*** Exercise input Section Begins ***

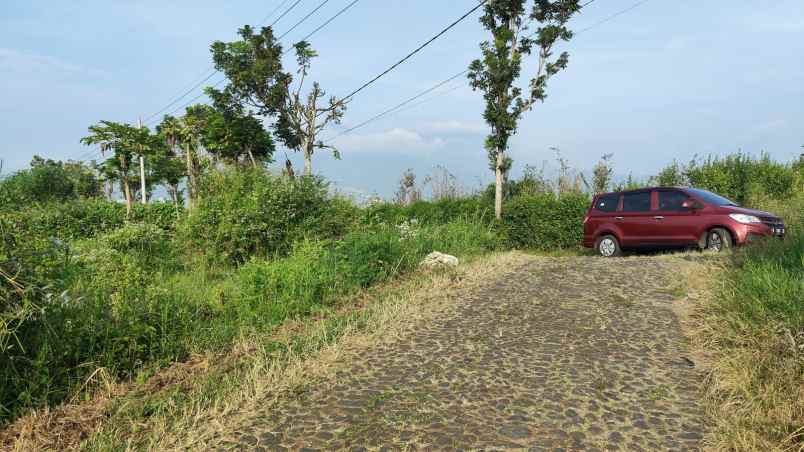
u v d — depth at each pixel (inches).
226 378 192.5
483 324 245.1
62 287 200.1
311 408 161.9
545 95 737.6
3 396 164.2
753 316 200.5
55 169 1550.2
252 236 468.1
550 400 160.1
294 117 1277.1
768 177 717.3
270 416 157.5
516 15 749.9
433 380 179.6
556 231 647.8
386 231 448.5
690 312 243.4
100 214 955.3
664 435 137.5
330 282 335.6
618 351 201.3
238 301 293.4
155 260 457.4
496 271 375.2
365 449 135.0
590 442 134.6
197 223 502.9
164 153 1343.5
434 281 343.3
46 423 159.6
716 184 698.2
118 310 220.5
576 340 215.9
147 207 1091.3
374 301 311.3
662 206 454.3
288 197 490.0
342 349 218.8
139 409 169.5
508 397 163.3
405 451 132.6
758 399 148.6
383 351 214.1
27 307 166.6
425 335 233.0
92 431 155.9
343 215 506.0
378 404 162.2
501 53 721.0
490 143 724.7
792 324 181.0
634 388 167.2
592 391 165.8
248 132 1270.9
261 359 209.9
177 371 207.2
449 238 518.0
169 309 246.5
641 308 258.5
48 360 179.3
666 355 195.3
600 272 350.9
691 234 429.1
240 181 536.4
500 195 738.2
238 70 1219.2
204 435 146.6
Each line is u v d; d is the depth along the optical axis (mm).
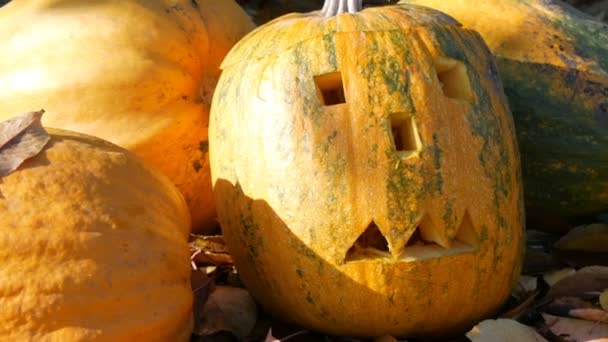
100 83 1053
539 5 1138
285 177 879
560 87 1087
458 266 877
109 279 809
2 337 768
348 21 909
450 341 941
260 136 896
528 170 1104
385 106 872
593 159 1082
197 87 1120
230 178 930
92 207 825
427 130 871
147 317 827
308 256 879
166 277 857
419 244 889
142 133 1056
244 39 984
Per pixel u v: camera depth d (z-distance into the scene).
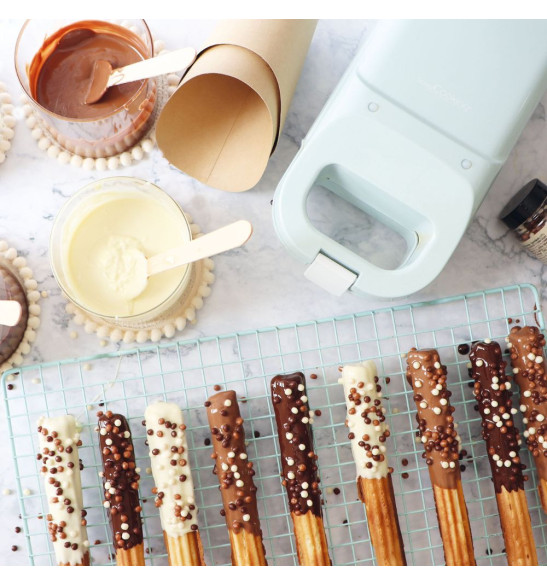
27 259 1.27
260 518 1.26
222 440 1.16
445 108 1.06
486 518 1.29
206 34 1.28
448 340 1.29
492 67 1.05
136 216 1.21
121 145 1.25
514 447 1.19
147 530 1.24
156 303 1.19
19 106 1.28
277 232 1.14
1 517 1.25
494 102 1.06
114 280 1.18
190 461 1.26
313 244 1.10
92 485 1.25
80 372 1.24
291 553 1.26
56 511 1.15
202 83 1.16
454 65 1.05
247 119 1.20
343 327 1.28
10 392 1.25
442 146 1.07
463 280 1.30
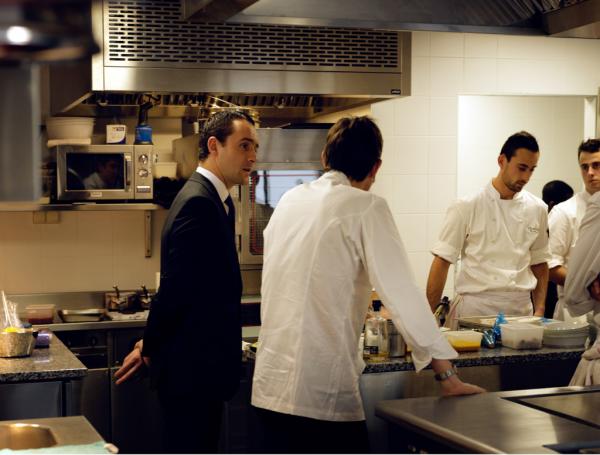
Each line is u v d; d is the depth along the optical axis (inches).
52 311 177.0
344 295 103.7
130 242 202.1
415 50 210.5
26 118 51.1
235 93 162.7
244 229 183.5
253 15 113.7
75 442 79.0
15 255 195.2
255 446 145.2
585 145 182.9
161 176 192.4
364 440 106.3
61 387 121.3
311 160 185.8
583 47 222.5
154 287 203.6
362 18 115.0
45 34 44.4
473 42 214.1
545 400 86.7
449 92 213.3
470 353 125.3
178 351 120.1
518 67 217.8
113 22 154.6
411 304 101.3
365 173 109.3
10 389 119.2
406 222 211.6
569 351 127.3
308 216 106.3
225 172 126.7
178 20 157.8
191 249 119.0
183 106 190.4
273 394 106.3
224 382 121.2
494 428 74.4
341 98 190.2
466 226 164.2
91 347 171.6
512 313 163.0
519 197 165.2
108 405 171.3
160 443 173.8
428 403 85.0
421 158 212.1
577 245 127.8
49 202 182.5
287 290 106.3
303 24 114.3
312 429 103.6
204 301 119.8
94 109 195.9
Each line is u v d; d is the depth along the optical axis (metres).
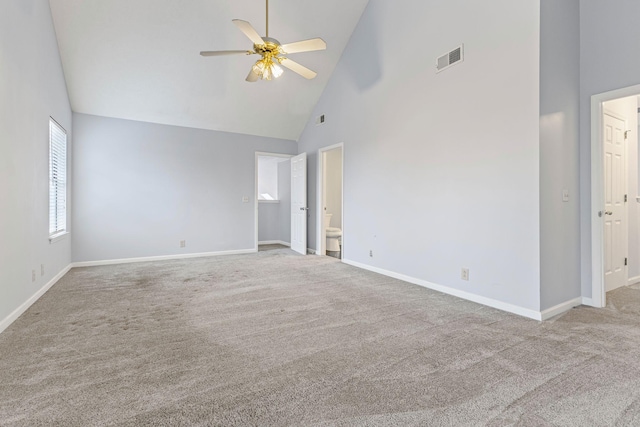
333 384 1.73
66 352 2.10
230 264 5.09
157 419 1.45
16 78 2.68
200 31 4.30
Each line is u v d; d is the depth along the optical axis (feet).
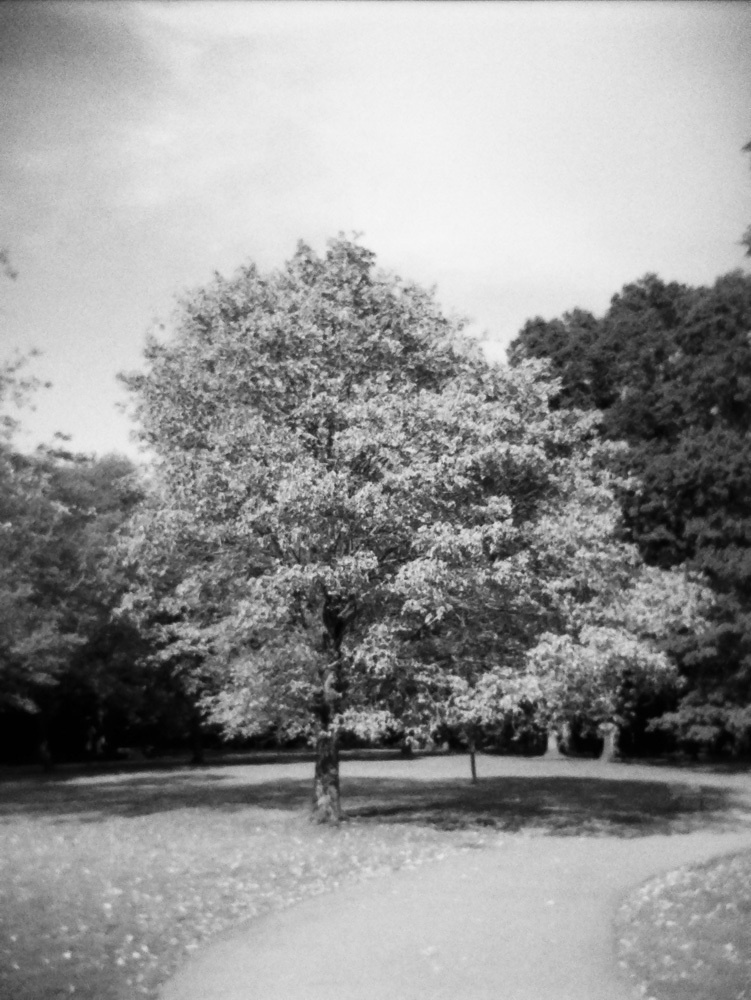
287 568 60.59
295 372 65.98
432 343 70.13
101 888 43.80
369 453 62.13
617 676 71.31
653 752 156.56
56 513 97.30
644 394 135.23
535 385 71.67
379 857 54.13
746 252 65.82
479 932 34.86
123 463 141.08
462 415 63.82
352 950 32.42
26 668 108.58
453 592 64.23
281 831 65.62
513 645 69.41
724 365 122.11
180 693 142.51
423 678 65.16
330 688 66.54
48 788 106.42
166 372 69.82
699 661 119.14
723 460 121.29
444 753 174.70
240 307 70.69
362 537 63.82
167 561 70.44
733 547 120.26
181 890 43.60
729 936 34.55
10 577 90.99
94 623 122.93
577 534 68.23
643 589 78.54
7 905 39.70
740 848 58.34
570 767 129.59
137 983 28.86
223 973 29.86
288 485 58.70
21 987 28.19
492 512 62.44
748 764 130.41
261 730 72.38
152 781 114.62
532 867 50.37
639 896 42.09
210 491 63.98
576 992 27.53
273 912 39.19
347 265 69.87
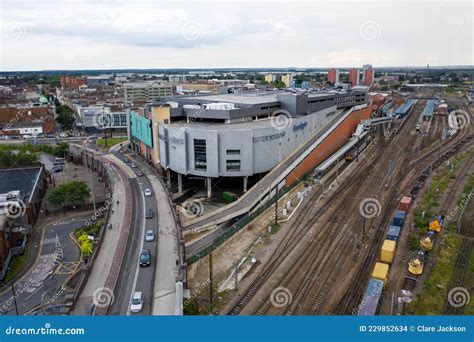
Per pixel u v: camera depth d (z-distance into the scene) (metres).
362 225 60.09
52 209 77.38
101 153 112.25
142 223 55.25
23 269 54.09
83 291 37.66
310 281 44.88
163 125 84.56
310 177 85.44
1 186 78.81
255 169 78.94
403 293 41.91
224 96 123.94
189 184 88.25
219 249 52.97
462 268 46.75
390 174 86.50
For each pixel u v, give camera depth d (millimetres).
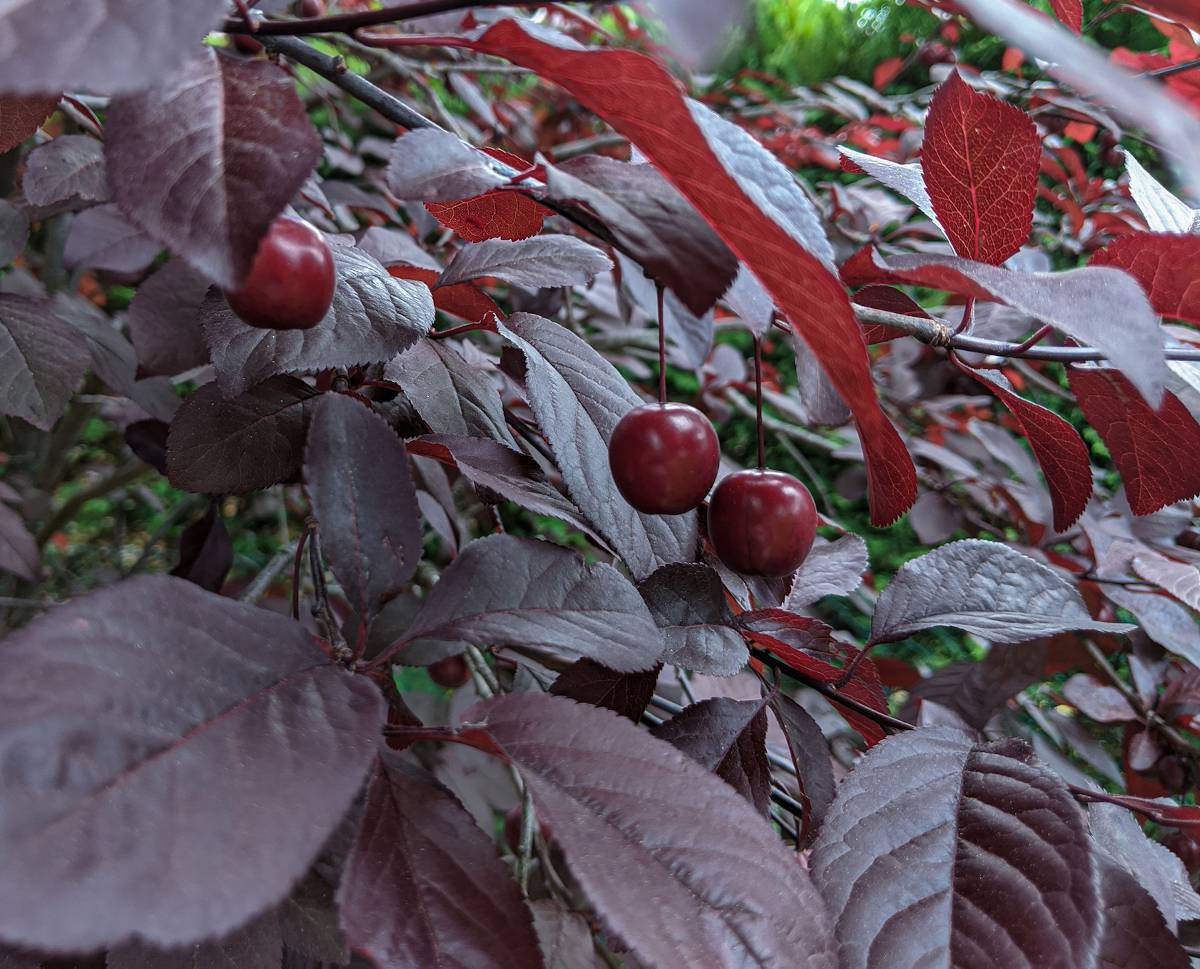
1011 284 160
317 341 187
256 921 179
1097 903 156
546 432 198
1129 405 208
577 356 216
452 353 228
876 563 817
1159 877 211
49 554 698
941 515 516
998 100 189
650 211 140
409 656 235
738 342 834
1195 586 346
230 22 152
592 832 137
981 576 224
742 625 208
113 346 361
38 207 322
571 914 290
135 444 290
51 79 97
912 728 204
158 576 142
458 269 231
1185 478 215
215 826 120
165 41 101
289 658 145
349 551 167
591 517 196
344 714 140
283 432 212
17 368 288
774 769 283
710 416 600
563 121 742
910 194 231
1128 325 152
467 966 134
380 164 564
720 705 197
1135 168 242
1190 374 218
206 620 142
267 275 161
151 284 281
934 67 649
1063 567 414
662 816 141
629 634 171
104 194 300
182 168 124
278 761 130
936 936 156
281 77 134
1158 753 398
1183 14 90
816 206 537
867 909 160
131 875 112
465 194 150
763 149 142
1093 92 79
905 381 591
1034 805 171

*** Exercise input Section Ends ***

- Work item -
For each entry, copy the text exactly and leave out any image it carries.

- Answer -
u v d — depth at each pixel (inches).
226 378 192.5
483 324 245.1
62 287 200.1
311 408 161.9
545 95 737.6
3 396 164.2
753 316 200.5
55 169 1550.2
252 236 468.1
550 400 160.1
294 117 1277.1
768 177 717.3
270 416 157.5
516 15 749.9
433 380 179.6
556 231 647.8
386 231 448.5
690 312 243.4
100 214 955.3
664 435 137.5
330 282 335.6
618 351 201.3
238 301 293.4
155 260 457.4
496 271 375.2
365 449 135.0
590 442 134.6
197 223 502.9
164 153 1343.5
434 281 343.3
46 423 159.6
716 184 698.2
118 310 220.5
576 340 215.9
147 207 1091.3
374 301 311.3
662 206 454.3
288 197 490.0
342 349 218.8
139 409 169.5
508 397 163.3
405 451 132.6
758 399 148.6
383 351 214.1
27 307 166.6
425 335 233.0
92 431 155.9
343 215 506.0
378 404 162.2
501 53 721.0
490 143 724.7
792 324 181.0
634 388 167.2
592 391 165.8
248 132 1270.9
261 359 209.9
177 371 207.2
449 238 518.0
169 309 246.5
641 308 258.5
48 360 179.3
666 355 195.3
600 272 350.9
691 234 429.1
240 181 536.4
500 195 738.2
238 70 1219.2
204 435 146.6
Each line is u v d; d is the depth along the optical axis (mm).
100 83 1053
539 5 1138
285 177 879
560 87 1087
458 266 877
109 279 809
2 337 768
348 21 909
450 341 941
260 136 896
528 170 1104
385 106 872
593 159 1082
197 87 1120
230 178 930
92 207 825
427 130 871
147 317 827
308 256 879
166 277 857
419 244 889
142 133 1056
244 39 984
Per pixel u v: camera depth d (z-distance into the scene).
27 259 1.27
260 518 1.26
222 440 1.16
445 108 1.06
486 518 1.29
206 34 1.28
448 340 1.29
492 67 1.05
136 216 1.21
121 145 1.25
514 447 1.19
147 530 1.24
156 303 1.19
19 106 1.28
277 232 1.14
1 517 1.25
494 102 1.06
114 280 1.18
190 461 1.26
313 244 1.10
92 485 1.25
80 372 1.24
291 553 1.26
56 511 1.15
202 83 1.16
454 65 1.05
247 119 1.20
343 327 1.28
10 392 1.25
442 146 1.07
463 280 1.30
Each line is u v d; d is the depth along the optical axis (inches).
52 311 177.0
344 295 103.7
130 242 202.1
415 50 210.5
26 118 51.1
235 93 162.7
244 229 183.5
253 15 113.7
75 442 79.0
15 255 195.2
255 446 145.2
585 145 182.9
161 176 192.4
364 440 106.3
61 387 121.3
311 160 185.8
583 47 222.5
154 287 203.6
362 18 115.0
45 34 44.4
473 42 214.1
545 400 86.7
449 92 213.3
470 353 125.3
178 351 120.1
518 67 217.8
113 22 154.6
411 304 101.3
365 173 109.3
10 389 119.2
406 222 211.6
569 351 127.3
308 216 106.3
225 172 126.7
178 20 157.8
191 249 119.0
183 106 190.4
273 394 106.3
224 382 121.2
494 428 74.4
341 98 190.2
466 226 164.2
91 347 171.6
512 313 163.0
519 197 165.2
108 405 171.3
160 443 173.8
428 403 85.0
421 158 212.1
577 245 127.8
49 202 182.5
287 290 106.3
303 24 114.3
312 429 103.6
204 301 119.8
94 109 195.9
Each line is u v d; d is the depth along the optical axis (metres).
333 384 1.73
66 352 2.10
230 264 5.09
157 419 1.45
16 78 2.68
200 31 4.30
Each line is u v d; d is the depth along the optical axis (feet).
287 568 60.59
295 372 65.98
432 343 70.13
101 888 43.80
369 453 62.13
617 676 71.31
653 752 156.56
56 513 97.30
644 394 135.23
535 385 71.67
379 857 54.13
746 252 65.82
479 932 34.86
123 463 141.08
462 415 63.82
352 950 32.42
26 668 108.58
453 592 64.23
281 831 65.62
513 645 69.41
724 365 122.11
180 693 142.51
423 678 65.16
330 688 66.54
48 788 106.42
166 372 69.82
699 661 119.14
723 460 121.29
444 753 174.70
240 307 70.69
362 537 63.82
167 561 70.44
733 547 120.26
181 890 43.60
729 936 34.55
10 577 90.99
94 623 122.93
577 534 68.23
643 589 78.54
7 905 39.70
740 848 58.34
570 767 129.59
137 983 28.86
223 973 29.86
288 485 58.70
21 987 28.19
492 512 62.44
748 764 130.41
261 730 72.38
152 781 114.62
532 867 50.37
639 896 42.09
210 491 63.98
576 992 27.53
273 912 39.19
347 265 69.87
Per pixel u v: camera depth d (z-distance into the scene) (metres).
362 225 60.09
52 209 77.38
101 153 112.25
142 223 55.25
23 269 54.09
83 291 37.66
310 281 44.88
163 125 84.56
310 177 85.44
1 186 78.81
255 169 78.94
403 293 41.91
224 96 123.94
189 184 88.25
219 249 52.97
462 268 46.75
390 174 86.50
For each pixel u v, give camera depth d (millimetres).
1011 284 160
317 341 187
256 921 179
1097 903 156
546 432 198
1129 405 208
577 356 216
452 353 228
876 563 817
1159 877 211
49 554 698
941 515 516
998 100 189
650 211 140
409 656 235
738 342 834
1195 586 346
230 22 152
592 832 137
981 576 224
742 625 208
113 346 361
38 207 322
571 914 290
135 444 290
51 79 97
912 728 204
158 576 142
458 269 231
1185 478 215
215 826 120
165 41 101
289 658 145
349 551 167
591 517 196
344 714 140
283 432 212
17 368 288
774 769 283
710 416 600
563 121 742
910 194 231
1128 325 152
467 966 134
380 164 564
720 705 197
1135 168 242
1190 374 218
206 620 142
267 275 161
151 284 281
934 67 649
1063 567 414
662 816 141
629 634 171
104 194 300
182 168 124
278 761 130
936 936 156
281 77 134
1158 753 398
1183 14 90
816 206 537
867 909 160
131 875 112
465 194 150
763 149 142
1093 92 79
905 381 591
1034 805 171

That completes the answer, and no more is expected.